頭痛がして額を押さえた俺は、封印されている美鈴を強く見つめた。

 ダブって見えているのは、前世の記憶だろうか。

「……こら俺の人生や」

 決して前世の妻を助けたいわけちゃう、俺が……美鈴を助けたいだけや。

 呪いに痛む身体を無理やり動かして、俺は立ち尽くしている魚住のもとへ行き、その胸倉を掴む。

「それで? お前はそこでなに突っ立ってるんや」

「美鈴が……魔性の瞳を使ったんだ。ここにいるあやかしは陰陽師を、陰陽師はあやかしを襲えない。そして僕の動きを……封じた。美鈴はあやかしと人が争わないようにするために、自分で望んだんだ……封印されることを」

 諦めを滲んだ目を伏せ、投げやりに言う魚住に苛立ちが込み上げた。

「それで、お前はそうして腑抜けてるんか! 攫うといて、簡単にあいつを諦めるんやな」

「覚醒間近の美鈴の力には抗えない! 仕方ないだろ!」

 声を荒げた魚住の目から、透明な粒の水滴が瞬きと一緒に弾き出される。

「あいつに魔性の瞳を使わしたお前が悪いんやろう。力を使いたがらへんあいつを追い詰めな、あいつが封印される事態にはならへんかったはずや!」

 魚住は「……っ」と息を詰まらせる。

 俺の言葉を否定しきれへん時点で、俺の言葉を認めてるのとおんなじなんやぞ、魚住。

「あいつは誰よりも、お前に自分の考えを理解してほしかったはずや。敵対するのも、力で無理やり従わしてお前を止めるのも、しんどかったはずや。そんなこと、お前が誰よりも知ってるやろう!」

 黙ってしまう魚住の肩を、乱暴に掴む。

 魚住にかけられた魔性の瞳の束縛が解けるのは、俺だけだろう。だから魚住の返答次第では、解放するつもりだった。

「お前は、誰のためになにをしたい」

「それは……姫のために……」

「そら美鈴のことか? それとも美琴のことか?」

「僕に……選べというのか? 美琴への忠誠を貫き、復讐をとるのか……。あやかしの僕にとっては、瞬きと同じくらい短い間しか一緒にいなかった美鈴との穏やかな日々を守るのか……」

「そら、そないにややこしいことか。あいつが封印されたとき、なんもできひんかった。そやさかい、後悔して泣いてるんちゃうんか」

 はっと夢から覚めたような顔で、魚住が息を呑んだ。やがて、その瞳から迷いが消え、引き締まった面構えになる。

「自分がなにを本当に望んでいるのか……この涙に教えられるとはね」

 魚住は自分の下瞼を人差し指で掬うように撫で、そこに載った涙の粒を見つめると、弱々しく笑った。

「そうだよ、僕は美琴様に仕えた数百年よりも、美琴と過ごした数十年を大事に思っている。
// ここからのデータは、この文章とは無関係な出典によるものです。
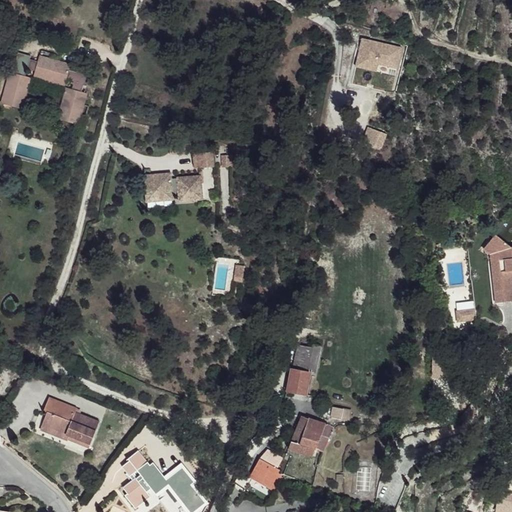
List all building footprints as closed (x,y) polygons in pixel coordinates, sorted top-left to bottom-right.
[(395,75),(403,46),(362,35),(354,64),(395,75)] [(24,80),(25,80),(28,72),(31,62),(33,58),(21,53),(14,71),(17,72),(16,75),(13,74),(13,76),(9,75),(1,102),(4,103),(2,107),(16,113),(24,91),(20,89),(24,80)] [(49,64),(40,62),(39,64),(31,62),(28,72),(36,74),(36,73),(45,75),(44,81),(65,87),(66,84),(69,84),(70,85),(72,87),(73,89),(72,93),(69,92),(63,111),(66,112),(63,123),(73,126),(75,122),(80,123),(82,116),(79,115),(85,95),(81,95),(83,88),(87,89),(88,85),(88,81),(87,79),(87,77),(85,75),(77,73),(76,76),(68,74),(70,71),(59,68),(60,63),(50,61),(49,64)] [(28,81),(25,80),(24,80),(20,89),(24,91),(28,81)] [(88,96),(85,95),(79,115),(82,116),(88,96)] [(305,103),(282,99),(277,145),(300,149),(305,103)] [(368,127),(364,142),(383,147),(387,132),(368,127)] [(198,158),(200,172),(207,171),(206,157),(198,158)] [(186,159),(187,173),(200,172),(198,158),(186,159)] [(141,182),(143,198),(167,196),(174,195),(175,203),(195,201),(193,181),(173,183),(173,186),(166,186),(165,179),(141,182)] [(144,205),(168,202),(167,196),(143,198),(144,205)] [(486,236),(479,244),(474,251),(481,267),(484,282),(487,305),(507,303),(505,291),(502,292),(500,274),(503,274),(511,272),(511,265),(511,264),(511,248),(502,250),(486,236)] [(229,279),(237,281),(239,269),(231,267),(229,279)] [(476,309),(456,311),(458,321),(478,319),(476,309)] [(293,369),(287,392),(308,396),(312,373),(317,374),(322,347),(314,346),(314,348),(300,345),(295,368),(293,369)] [(49,412),(43,426),(69,436),(67,439),(90,448),(100,422),(77,413),(78,409),(50,398),(45,411),(49,412)] [(344,409),(334,407),(332,416),(343,419),(344,409)] [(352,410),(344,409),(343,419),(351,420),(352,410)] [(303,416),(290,449),(315,457),(316,450),(325,452),(330,439),(331,439),(335,428),(326,424),(303,416)] [(69,436),(43,426),(42,429),(67,439),(69,436)] [(141,460),(137,454),(129,459),(131,462),(123,467),(129,474),(132,479),(134,481),(124,488),(129,493),(126,495),(134,505),(143,499),(145,502),(151,497),(148,493),(153,489),(153,490),(166,480),(160,473),(161,471),(154,463),(148,468),(146,465),(148,463),(144,457),(141,460)] [(259,462),(253,472),(264,476),(282,483),(285,475),(275,470),(259,462)] [(177,511),(166,496),(161,501),(169,511),(177,511)] [(143,499),(134,505),(137,508),(145,502),(143,499)]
僕に……安らぎをくれた彼女が……大事なんだ」

 心の奥底にある想いを引きずり出すように言い、魚住は俺に真っ向から相対する。

 やっと、ええ顔になったやんか。

「僕は美鈴のために、そして自分のために美鈴を取り戻す」

「よう言うた。臨(りん)・兵(ぴょう)・闘(とう)・者(しゃ)・皆(かい)・陣(ちん)・列(れつ)・在(ざい)・前(ぜん)──。解術(かいじゅつ)、急急如律令」

 俺の手から放たれた青白い光が、魚住の肩に触れている手から広がる。光は魚住の身体を包み込み、固まっていた腕や足に自由を取り戻していく。